Muros foram
sempre um símbolo do medo. Atualmente os muros invisíveis são ainda mais
graves, porque nos separam espiritualmente!
Numa noite de 9 de novembro, há 29
anos, o mundo despertou com a alegre notícia de que o Muro de Berlim, de
130 quilômetros, conhecido como “muro da vergonha”, tinha começado a ser
derrubado, permitindo que as duas metades da cidade dividida voltassem a se
abraçar. Se as muralhas de pedra, da chinesa até as de hoje, passando pela
romana de Adriano, foram sempre um símbolo do medo em relação ao inimigo,
atualmente os muros invisíveis são ainda mais graves, porque também nos
separam espiritualmente.
Os muros de pedra e cimento que
continuam sendo erguidos no mundo revelam a incapacidade de saber viver
fisicamente em liberdade, enquanto os muros invisíveis das ideologias que nos
separam, às vezes até mesmo entre amigos e familiares, são construídos com a
incapacidade de dialogar e de aceitar quem é diferente.
Se os muros físicos simbolizam a
incapacidade de resolver as diferenças usando os instrumentos das democracias
modernas, os muros invisíveis que erguemos por não saber ler a angústia e as
razões do outro podem nos conduzir a rupturas mais profundas e mais difíceis de
consertar.
Hoje, mais perigosos do que os muros
físicos são os muros invisíveis que dividem as classes sociais, que separam os
privilegiados do asfalto das periferias dos excluídos, os que possuem tudo
daqueles que não têm um mínimo para viver com dignidade. São também os muros
invisíveis que se tentam levantar, por exemplo, nas escolas e universidades
entre alunos e professores. Já não se trata da antiga luta de classes que
separava os trabalhadores dos patrões, e sim da que divide uma sociedade onde estão
desaparecendo os limites entre liberdade e barbárie, entre grosseria e cultura,
entre quem não abre mão de pensar e quem preferiria nos impor um
pensamento único.
Não há muro pior do que o levantado
entre o saber e a ignorância, que separa os satisfeitos dos desesperados, os
que se sentem donos da verdade daqueles que a buscam as tropeções, conscientes
de que ela não existe em estado puro. Existem só fragmentos dela, que o
pensamento e o coração de cada um vão montando para desenhar seus sonhos. E
querem que lhes deixem fazer isso livremente, sem dogmas ideológicos ou
religiosos.
Derrubado o Muro de Berlim naquele 9
de novembro de 1989, enquanto a liberdade corria pelas ruas e praças da cidade,
centenas de artistas anônimos se juntaram para criar, nos pedaços do muro ainda
em pé, a maior tela de pintura do mundo como expressão da grande festa da
liberdade.
Não era fácil ultrapassar aquele muro
de cimento nem mesmo com permissões oficiais. Consegui atravessá-lo seis meses
antes que fosse derrubado. Lembro-me da incômoda liturgia a que fui submetido
antes de poder passar de carro para o outro lado. Pude ver de perto o horror
daquelas cercas eletrificadas e as mandíbulas ferozes dos cães policiais. Mais
tarde eu soube, com dor, que aqueles animais adestrados para matar, testemunhas
dia e noite de tantos medos, desapareceram sem que se soubesse seu paradeiro.

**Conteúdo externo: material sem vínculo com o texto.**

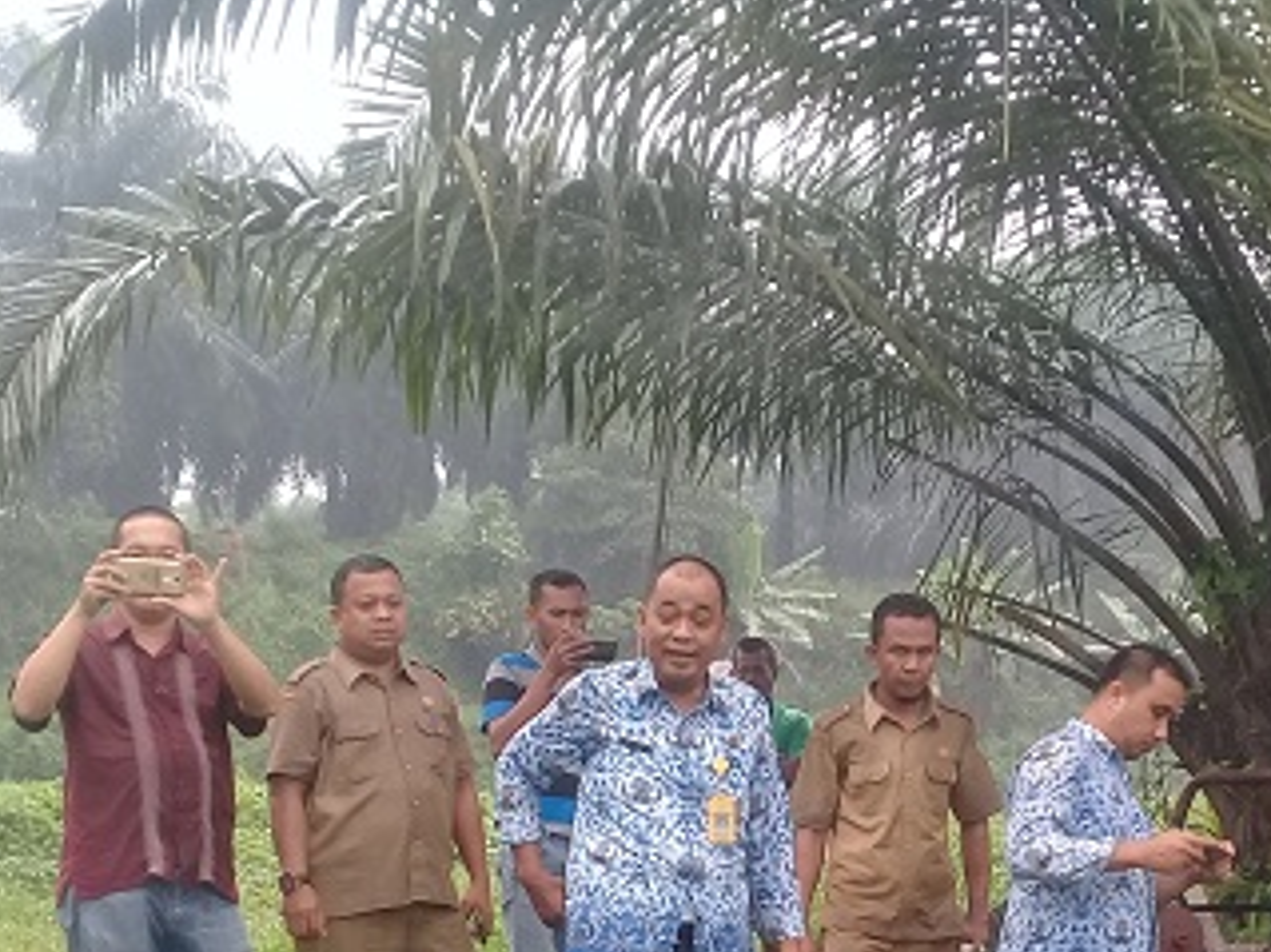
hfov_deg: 28.5
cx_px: 741
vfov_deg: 20.9
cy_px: 950
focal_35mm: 68
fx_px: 2496
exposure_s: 1/50
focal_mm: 3.3
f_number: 2.2
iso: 64
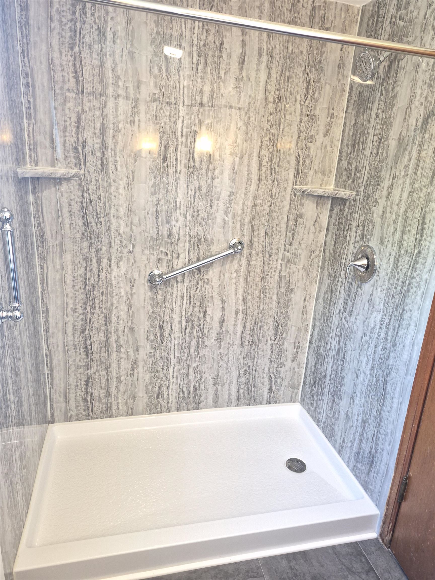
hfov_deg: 58.9
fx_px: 385
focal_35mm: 23
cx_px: 218
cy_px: 290
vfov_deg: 73.9
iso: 640
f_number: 1.8
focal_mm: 5.4
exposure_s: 1/120
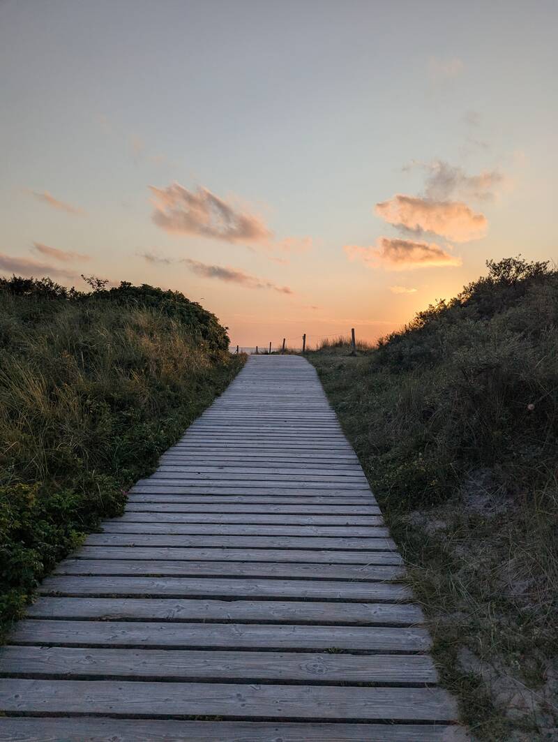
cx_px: 279
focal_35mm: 24
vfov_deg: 71.5
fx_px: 515
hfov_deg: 56.9
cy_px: 371
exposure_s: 1/2513
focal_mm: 6.81
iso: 47
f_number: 1.85
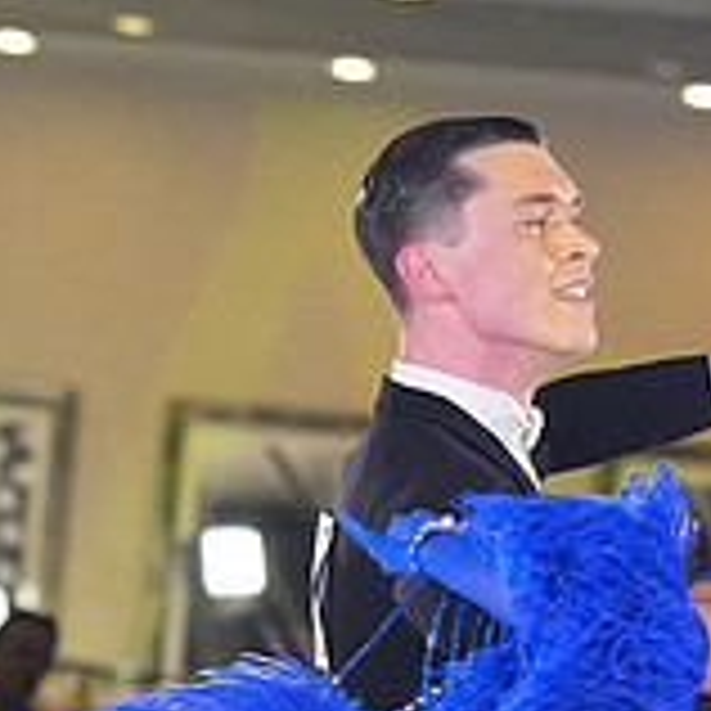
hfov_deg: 3.9
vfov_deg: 3.8
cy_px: 1120
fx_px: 10527
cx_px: 700
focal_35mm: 453
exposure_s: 1/400
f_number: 5
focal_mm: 145
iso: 8000
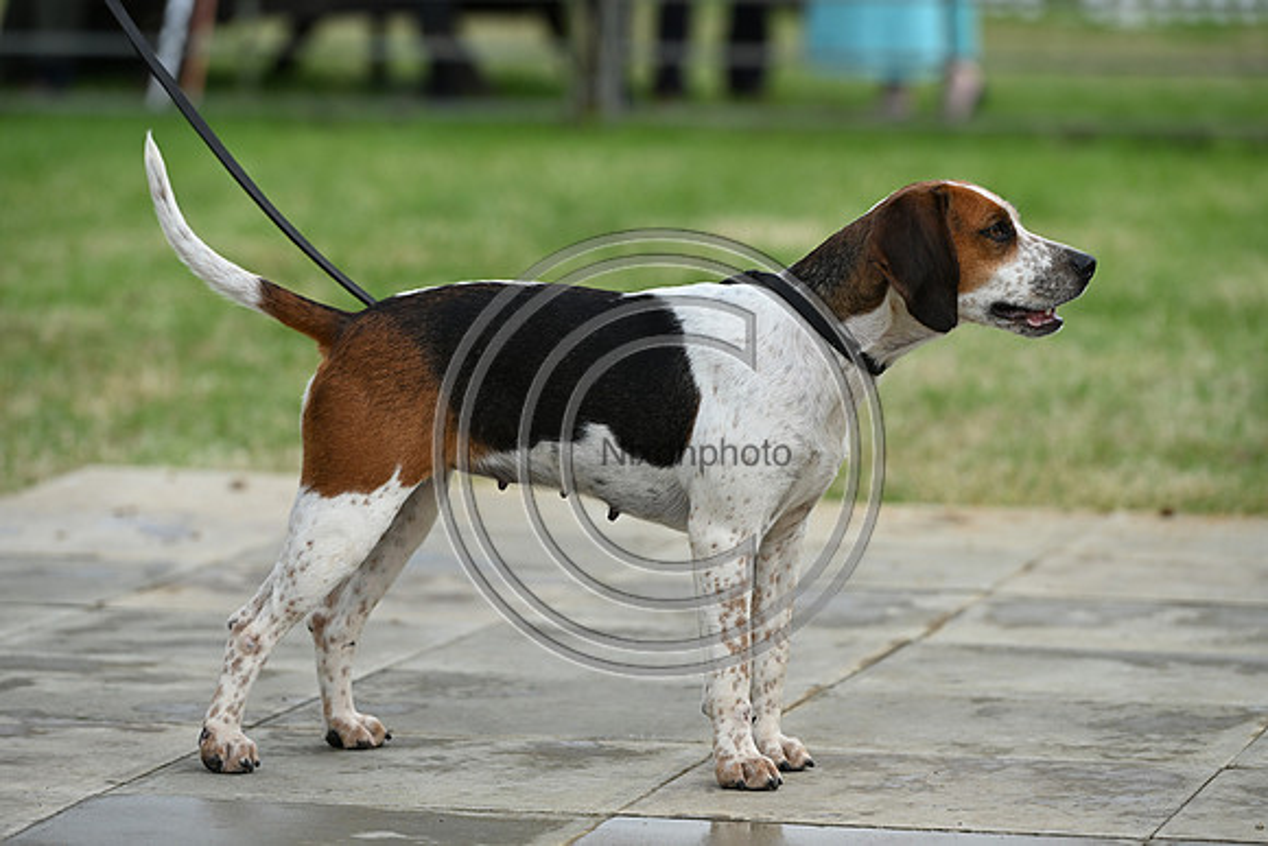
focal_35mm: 175
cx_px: 634
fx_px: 6165
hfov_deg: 11.7
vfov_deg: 7.9
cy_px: 423
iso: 360
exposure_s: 1/1000
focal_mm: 175
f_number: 4.5
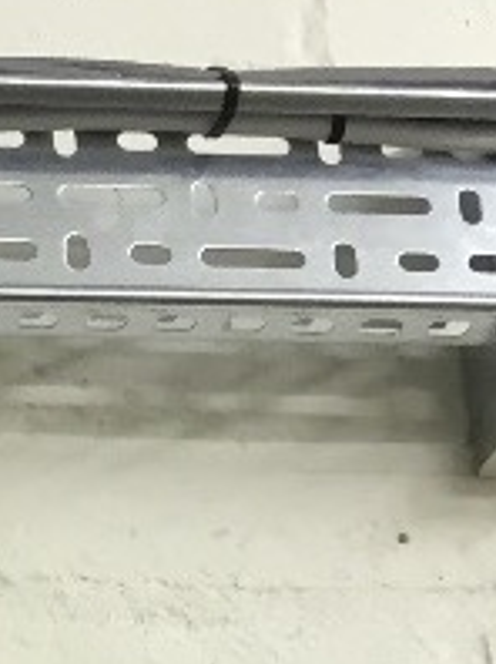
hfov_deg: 7.6
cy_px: 1268
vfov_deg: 10.5
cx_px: -858
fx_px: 3370
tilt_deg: +20.5
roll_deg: +1.4
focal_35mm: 176
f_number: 2.2
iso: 100
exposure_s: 1/33
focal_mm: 4.15
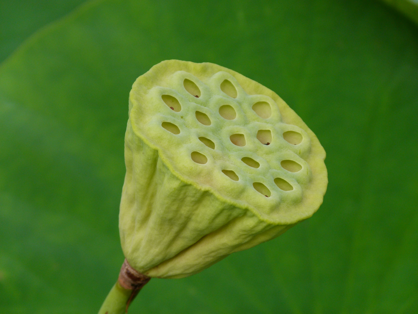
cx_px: 209
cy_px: 157
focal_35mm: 375
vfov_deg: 4.0
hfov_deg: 5.3
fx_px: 4528
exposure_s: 1/250
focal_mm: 67.4
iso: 100
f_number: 4.2
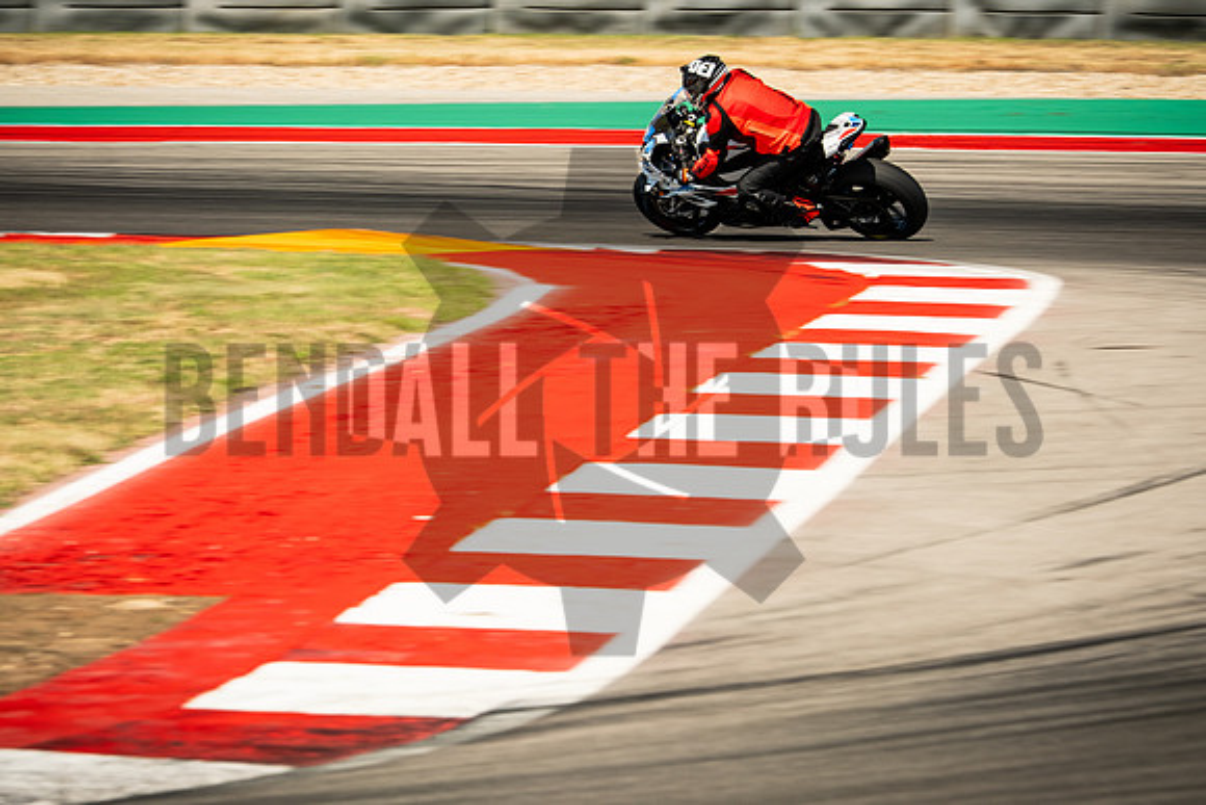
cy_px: 402
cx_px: 603
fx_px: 14073
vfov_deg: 3.3
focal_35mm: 420
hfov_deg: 4.9
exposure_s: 1/160
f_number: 9
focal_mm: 280
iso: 160
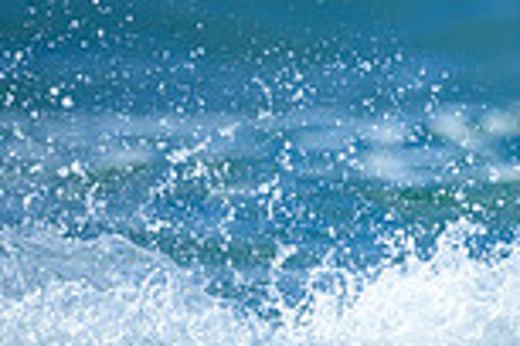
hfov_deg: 0.5
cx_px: 444
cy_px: 612
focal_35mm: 4175
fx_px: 60301
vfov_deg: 0.3
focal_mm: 800
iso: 250
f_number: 6.3
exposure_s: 1/2000
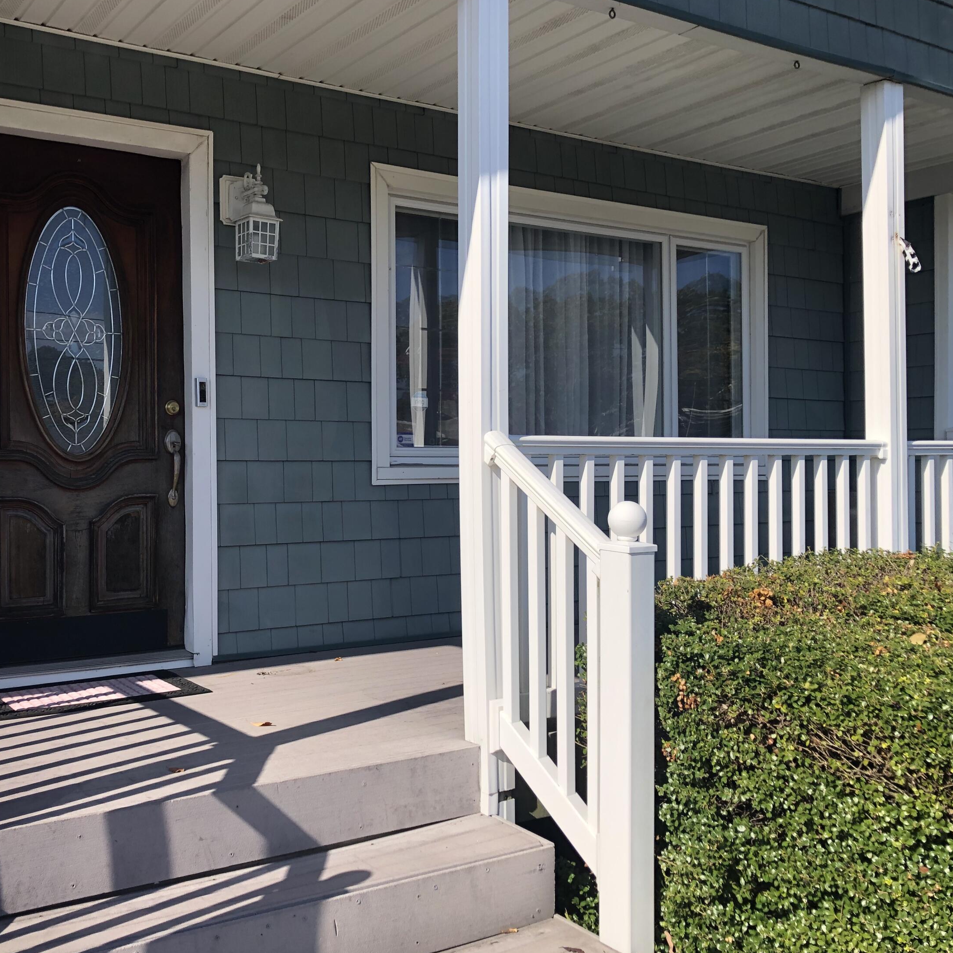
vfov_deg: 48.4
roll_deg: +0.3
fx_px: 1059
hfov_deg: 47.8
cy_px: 471
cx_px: 335
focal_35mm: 34
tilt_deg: +1.3
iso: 20
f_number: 1.8
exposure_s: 1/2114
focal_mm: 3.99
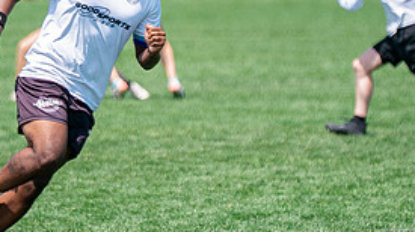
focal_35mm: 809
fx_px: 8893
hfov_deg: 2.7
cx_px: 150
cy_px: 59
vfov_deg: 1.5
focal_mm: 200
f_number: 2.8
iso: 250
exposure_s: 1/3200
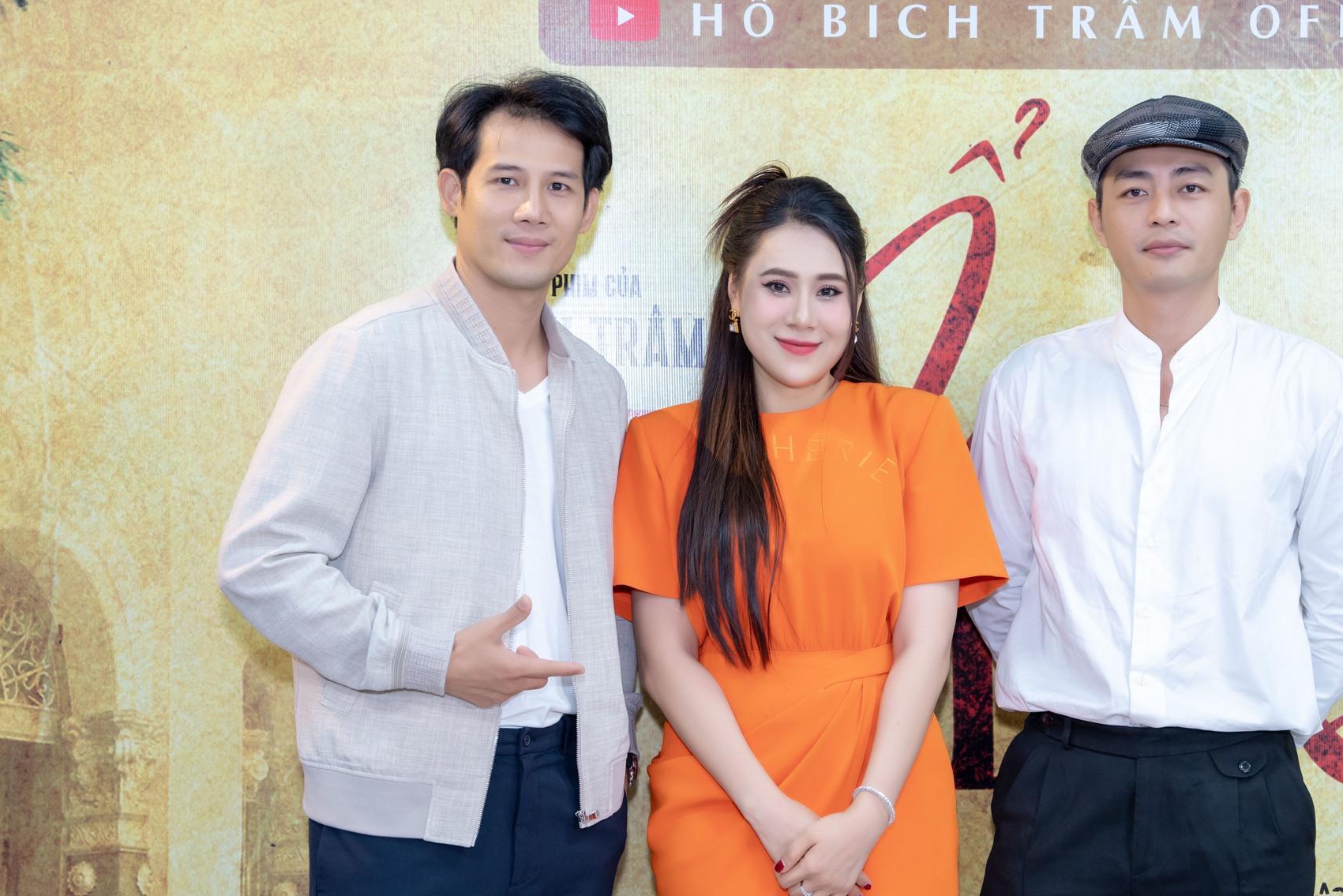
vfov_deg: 20.1
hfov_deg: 29.8
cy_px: 449
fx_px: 2522
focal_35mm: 68
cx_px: 737
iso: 1000
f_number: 3.5
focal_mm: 57.5
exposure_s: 1/125
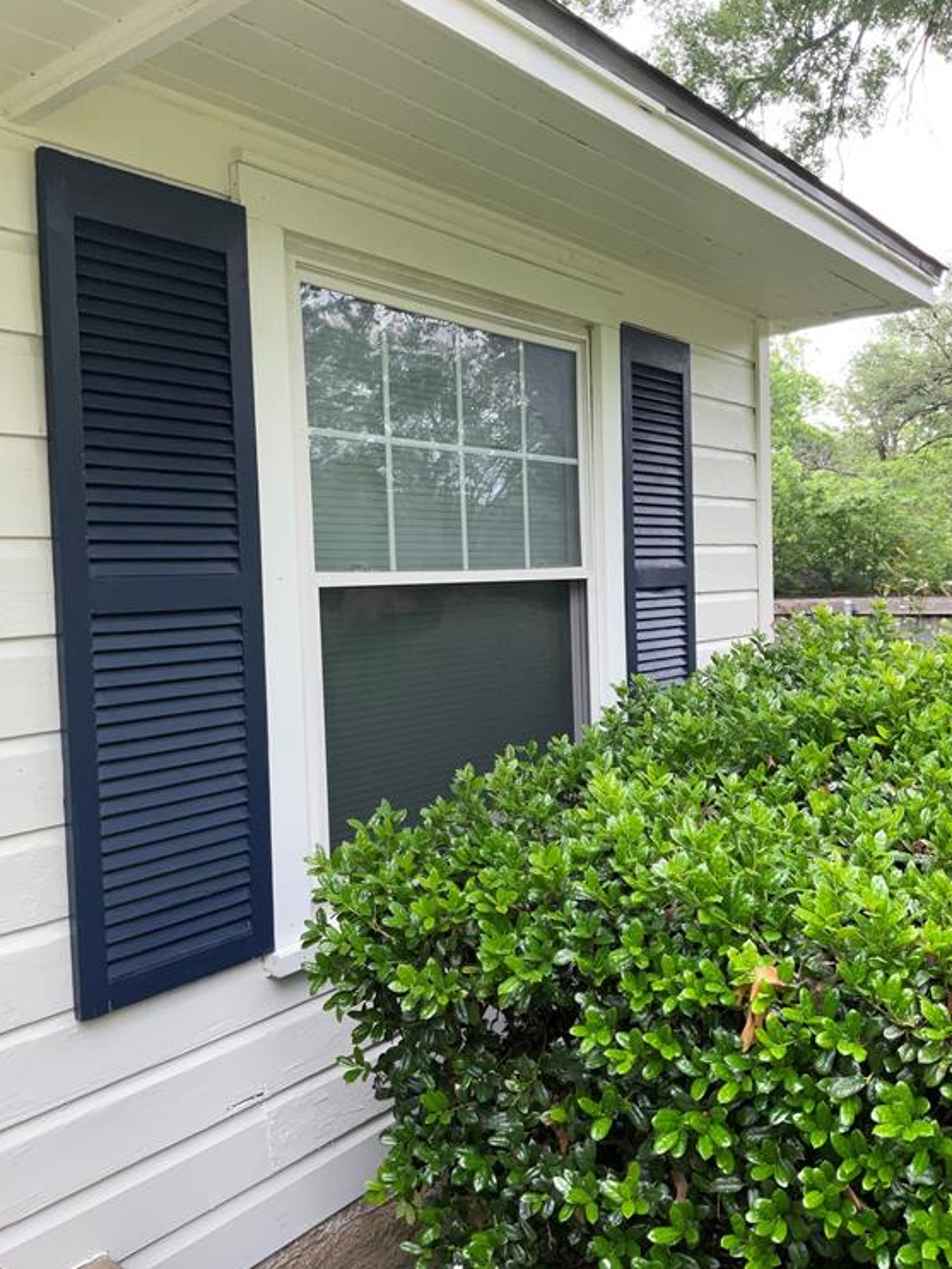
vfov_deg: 59.9
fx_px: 1099
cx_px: 482
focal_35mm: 30
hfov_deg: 46.8
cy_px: 645
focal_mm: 3
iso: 16
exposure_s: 1/153
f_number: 1.8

Tudo ali, enquanto existia o muro, estava coberto pelo luto da segregação.
Aberta a primeira brecha de liberdade, centenas de artistas voluntários
chegaram para revestir os pedaços do muro com as cores da felicidade.
Quando os espaços para que possamos
nos expressar são fechados, está sendo morto o que o Homo sapiens tem
de mais nobre, sua capacidade de criar e inventar. É bom lembrar disso nestes
tempos de ansiedade e perplexidade que sacodem o Brasil, que se esforça para
não perder valores e liberdades que custaria tanto recuperar.